Влияние товарищей часто решало их участь помимо природного предрасположения их к преступлению. В то же время есть и такие, которых к дилемме преступления или смерти привела фатальная логика их пороков. О первых можно в общем сказать то, что предпочтение, оказываемое ими примеру небольшого числа негодяев перед примером подавляющего большинства тружеников, указывает на некоторую аномалию их природы; хотя можно было бы ответить, что подражание подчиняется тому же закону, что и притяжение, то есть что его сила обратно пропорциональна квадрату расстояния. Поэтому понятно, что самый нормальный ребенок скорее увлечется примером десятка окружающих его развращенных товарищей, чем примером миллионов неизвестных ему сограждан. Несмотря на все это, несомненно, что преуспеяние на поприще убийства или воровства предполагает обыкновенно истинное призвание, которое привычный глаз более или менее ясно определяет. Так, Топинард и Мануврие, каждый вполне самостоятельно, пришли к тому заключению, что преступники образуют одну из тех «профессиональных категорий», о которых шла речь.

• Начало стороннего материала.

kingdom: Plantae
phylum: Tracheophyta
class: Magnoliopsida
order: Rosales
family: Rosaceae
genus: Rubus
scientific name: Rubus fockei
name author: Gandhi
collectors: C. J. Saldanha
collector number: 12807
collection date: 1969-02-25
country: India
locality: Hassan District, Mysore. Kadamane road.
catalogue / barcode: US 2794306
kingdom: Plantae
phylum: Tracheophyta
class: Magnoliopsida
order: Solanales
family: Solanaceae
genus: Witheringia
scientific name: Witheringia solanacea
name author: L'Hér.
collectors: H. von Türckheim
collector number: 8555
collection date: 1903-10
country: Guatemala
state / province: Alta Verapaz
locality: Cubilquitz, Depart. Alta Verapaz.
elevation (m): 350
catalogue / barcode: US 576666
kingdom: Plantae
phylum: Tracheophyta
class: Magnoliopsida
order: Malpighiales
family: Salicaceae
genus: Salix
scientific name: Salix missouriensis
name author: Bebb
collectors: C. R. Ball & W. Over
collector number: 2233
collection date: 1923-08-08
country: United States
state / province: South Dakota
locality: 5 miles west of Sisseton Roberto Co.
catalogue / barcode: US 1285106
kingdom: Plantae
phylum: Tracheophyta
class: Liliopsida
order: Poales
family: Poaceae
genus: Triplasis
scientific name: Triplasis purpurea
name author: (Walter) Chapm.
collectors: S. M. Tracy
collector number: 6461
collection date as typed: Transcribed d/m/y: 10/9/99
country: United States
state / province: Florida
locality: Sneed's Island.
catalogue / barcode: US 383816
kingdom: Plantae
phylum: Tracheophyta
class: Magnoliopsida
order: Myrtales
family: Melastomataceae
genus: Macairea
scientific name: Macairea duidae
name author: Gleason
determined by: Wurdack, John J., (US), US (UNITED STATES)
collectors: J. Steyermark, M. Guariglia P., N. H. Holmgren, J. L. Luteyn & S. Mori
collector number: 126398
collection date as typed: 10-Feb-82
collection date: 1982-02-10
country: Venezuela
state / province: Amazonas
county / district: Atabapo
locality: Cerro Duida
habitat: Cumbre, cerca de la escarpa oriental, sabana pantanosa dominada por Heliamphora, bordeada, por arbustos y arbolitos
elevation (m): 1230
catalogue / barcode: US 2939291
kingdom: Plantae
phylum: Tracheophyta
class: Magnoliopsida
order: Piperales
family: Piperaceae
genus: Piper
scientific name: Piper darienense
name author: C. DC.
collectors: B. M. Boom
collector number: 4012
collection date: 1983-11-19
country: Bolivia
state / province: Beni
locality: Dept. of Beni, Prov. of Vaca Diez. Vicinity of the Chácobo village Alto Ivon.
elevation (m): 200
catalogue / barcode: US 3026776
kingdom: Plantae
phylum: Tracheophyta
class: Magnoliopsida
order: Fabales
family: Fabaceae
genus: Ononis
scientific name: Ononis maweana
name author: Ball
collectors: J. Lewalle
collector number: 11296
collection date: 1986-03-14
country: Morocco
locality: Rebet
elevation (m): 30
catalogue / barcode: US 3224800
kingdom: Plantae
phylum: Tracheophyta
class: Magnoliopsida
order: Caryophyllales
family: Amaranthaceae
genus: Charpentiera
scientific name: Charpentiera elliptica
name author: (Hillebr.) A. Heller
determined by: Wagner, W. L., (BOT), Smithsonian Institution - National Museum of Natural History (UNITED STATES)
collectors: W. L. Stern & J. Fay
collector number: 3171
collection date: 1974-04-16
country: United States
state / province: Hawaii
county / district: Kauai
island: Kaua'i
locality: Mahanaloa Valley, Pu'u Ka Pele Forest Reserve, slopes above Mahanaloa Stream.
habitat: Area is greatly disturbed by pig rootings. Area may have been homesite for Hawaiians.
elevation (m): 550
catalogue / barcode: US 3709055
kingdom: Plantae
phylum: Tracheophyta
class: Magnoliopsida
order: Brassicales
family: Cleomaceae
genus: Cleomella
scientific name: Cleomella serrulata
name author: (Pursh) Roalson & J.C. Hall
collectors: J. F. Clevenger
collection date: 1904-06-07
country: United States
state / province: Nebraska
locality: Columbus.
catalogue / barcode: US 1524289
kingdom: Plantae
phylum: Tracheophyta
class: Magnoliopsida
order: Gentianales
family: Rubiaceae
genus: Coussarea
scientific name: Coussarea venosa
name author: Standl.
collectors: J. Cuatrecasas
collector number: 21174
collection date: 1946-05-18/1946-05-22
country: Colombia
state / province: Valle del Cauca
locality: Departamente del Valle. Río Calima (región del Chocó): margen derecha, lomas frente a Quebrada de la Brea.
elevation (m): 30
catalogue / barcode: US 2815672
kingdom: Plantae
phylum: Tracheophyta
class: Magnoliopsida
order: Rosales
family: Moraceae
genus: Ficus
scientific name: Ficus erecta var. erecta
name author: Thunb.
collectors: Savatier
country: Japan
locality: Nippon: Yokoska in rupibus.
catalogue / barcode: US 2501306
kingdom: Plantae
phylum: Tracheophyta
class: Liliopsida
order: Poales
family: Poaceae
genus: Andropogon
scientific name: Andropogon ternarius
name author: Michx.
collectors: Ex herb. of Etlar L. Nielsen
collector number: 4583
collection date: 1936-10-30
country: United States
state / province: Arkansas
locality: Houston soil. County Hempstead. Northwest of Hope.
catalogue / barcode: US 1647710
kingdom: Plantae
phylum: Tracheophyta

Таким образом объясняется, почему, несмотря на неуспех попыток, производившихся до сих пор с целью объять необъятное, чтобы научно доказать справедливость ощущения, часто вызываемого видом преступника, все-таки является неоспоримым существование того особого чутья, которое дает возможность опытному сыщику и проницательному исследователю обнаружить наличность преступных наклонностей в человеке с так называемой «mauvaise mine». Френология не дала ничего, но были френологи, которые нередко отличались поразительной проницательностью. Lauvergne указывает на несколько подобных диагнозов в своей книге «Les Forçats». Физиогномика тоже дала немного; но со времени Лафатера всегда существовали физиономисты. Что останется лет через десять от графологии, которая стала теперь довольно модной? Я не знаю этого. Но, наверное, долго еще будут существовать графологи, которые семь или восемь раз из десяти по виду почерка угадают характер «пишущего». Итак, меньше всего на свете желая унизить уголовную антропологию этим сопоставлением, я позволяю себе прибавить, что если в один прекрасный день ей суждено погибнуть, то уголовные антропологи переживут ее и долго еще будут при случае доказывать свою проницательность. Впрочем, перечисление стольких последовательных неудач не заключает в себе ничего для нее обескураживающего; сколько раз в науке и других областях приходилось видеть, что упорство перед последовательными поражениями свидетельствовало о силе и прочности известных поражений и пророчило им в будущем триумф.